(EXERCISE):
Continue the passage on SLC26A4, autophagy, and NLRP3 inflammasome activation in PE-induced cardiomyocyte hypertrophy, starting right after its final sentence.

(TEXT SEGMENT):

Furthermore, autophagy- and NLRP3 inflammasome-associated proteins were further examined, we observed that the expression of LC3 and beclin1 was upregulated in the PE group (P < 0.001), and the expression levels of ASC, NLRP3, and caspase-1 were also significantly greater (P < 0.01), in contrast to the significantly lower expression level of p62 (P < 0.01). The expression levels of LC3, beclin1, ASC, NLRP3, and caspase-1 were more significantly increased (P < 0.001), but those of p62 were decreased (P < 0.001) after SLC26A4 lentiviral transfection. After treatment with the autophagy inhibitor 3-MA, protein expression of LC3, beclin1, ASC, NLRP3, caspase-1and p62 showed the opposite trend (P < 0.001). We also observed that after cardiomyocytes were transfected with sh-SLC26A4 lentiviral, the expression levels of LC3, beclin1, ASC, NLRP3, and caspase-1 were significantly decreased (P < 0.001), whereas the expression of p62 was significantly increased (P < 0.001). Upon treatment with rapamycin, the protein expression of LC3, beclin1, p62, ASC, NLRP3, and caspase-1 was mildly inhibited or not significantly altered (Fig. 2I and P).
In addition, to determine whether SLC26A4 promoted autophagy, we intervened with a lysosomal inhibitor (bafilomycin A1) on a PE model, detected the expression levels of autophagy-related proteins, and And autophagic flux was detected. As demonstrated in Fig. 3A–E, autophagy was significantly increased after SLC26A4 overexpression. In addition, we intervened using siRNA ATG5 (Supplementary Fig. 1C) on PE-induced model to further validate the relationship between autophagy and NLRP3 inflammasome. The expression of NLRP3, ASC and Caspase-1 was significantly reduced after knockdown of ATG5 gene (Fig. 3F–I). Combined with the above findings, in the PE model, SLC26A4 over-activated autophagy and NLRP3 inflammasome were activated, and when the autophagy factor was knocked down, the activation of NLRP3 inflammasome was inhibited. Taken together, these data suggest that SLC26A4 overactivates autophagy, leading to NLRP3 inflammasome activation in a PE-induced cardiomyocyte hypertrophy model.
SLC26A4 regulates autophagy protein expression in a PE-induced cardiomyocyte hypertrophy model. (A–C): The protein expression of LC3 and P62 after SLC26A4 overexpression or interference in Baf.A1. (D–E): An autophagy flux assay. (F–I): Western blotting was used to detect the protein expression of NLRP3 (G), ASC (H), and Caspase-1 (I) after ATG5 gene knockdown. (*P < 0.05, **P < 0.01, ***P < 0.001 vs. normal group; Results were analyzed by one-way ANOVA, Protein bands were cut from different sites).

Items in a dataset
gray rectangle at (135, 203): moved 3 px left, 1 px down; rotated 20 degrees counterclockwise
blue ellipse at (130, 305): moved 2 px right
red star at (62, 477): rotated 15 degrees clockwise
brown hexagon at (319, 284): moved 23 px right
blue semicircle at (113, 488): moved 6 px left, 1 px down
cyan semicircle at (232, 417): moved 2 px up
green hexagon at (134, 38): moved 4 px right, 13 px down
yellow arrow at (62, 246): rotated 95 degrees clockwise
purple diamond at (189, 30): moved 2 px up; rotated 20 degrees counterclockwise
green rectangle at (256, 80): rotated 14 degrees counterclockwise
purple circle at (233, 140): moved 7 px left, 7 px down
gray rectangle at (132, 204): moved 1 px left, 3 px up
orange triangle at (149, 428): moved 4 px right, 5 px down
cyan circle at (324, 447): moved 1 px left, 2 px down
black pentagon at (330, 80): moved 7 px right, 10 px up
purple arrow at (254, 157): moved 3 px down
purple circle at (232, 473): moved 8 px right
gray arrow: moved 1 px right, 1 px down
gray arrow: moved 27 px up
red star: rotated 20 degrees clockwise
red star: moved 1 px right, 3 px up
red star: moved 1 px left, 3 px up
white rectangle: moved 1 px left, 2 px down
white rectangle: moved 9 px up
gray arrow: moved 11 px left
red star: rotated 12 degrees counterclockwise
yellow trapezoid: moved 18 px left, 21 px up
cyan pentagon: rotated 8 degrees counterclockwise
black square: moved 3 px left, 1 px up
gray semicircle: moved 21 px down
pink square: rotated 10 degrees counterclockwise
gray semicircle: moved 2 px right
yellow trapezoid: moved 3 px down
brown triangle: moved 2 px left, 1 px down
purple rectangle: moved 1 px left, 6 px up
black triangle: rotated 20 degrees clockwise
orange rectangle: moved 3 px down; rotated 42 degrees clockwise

(EXPECTED OUTPUT):
Expression of SLC26A4 was associated with PE-induced changes in the cardiomyocyte area
To further validate the role of SLC26A4, we used immunofluorescence and confocal microscopy to examine the relationship between SLC26A4 expression and PE-induced changes in cardiomyocytes. We observed a significant increase in cell surface area after the intervention used PE (P < 0.001), which further increased after transfection with SLC26A4 lentiviral (P < 0.001), but decreased after intervention with the autophagy inhibitor 3-MA (P < 0.05). In contrast, the cell surface area significantly decreased after transfection with the sh-SLC26A4 lentiviral (P < 0.01), and the autophagy activator rapamycin prevented the effects of the sh-SLC26A4 plasmid (P < 0.01) (Fig. 4). This finding suggested that SLC26A4 expression is associated with PE-induced changes in cardiomyocytes.
α-SMA immunofluorescence of cardiomyocytes. (A): α-SMA immunofluorescence showing images of SLC26A4-transfected H9C2 cardiomyocyte hypertrophy model. Nuclei were stained with DAPI (blue), α-SMA staining (green) was used to measure the relative cell surface areaThe scale bar is 10 μm. (B): Statistical analysis of α-SMA protein expression levels. (*P < 0.05, **P < 0.01, ***P < 0.001 vs. normal group; Results were analyzed by one-way ANOVA).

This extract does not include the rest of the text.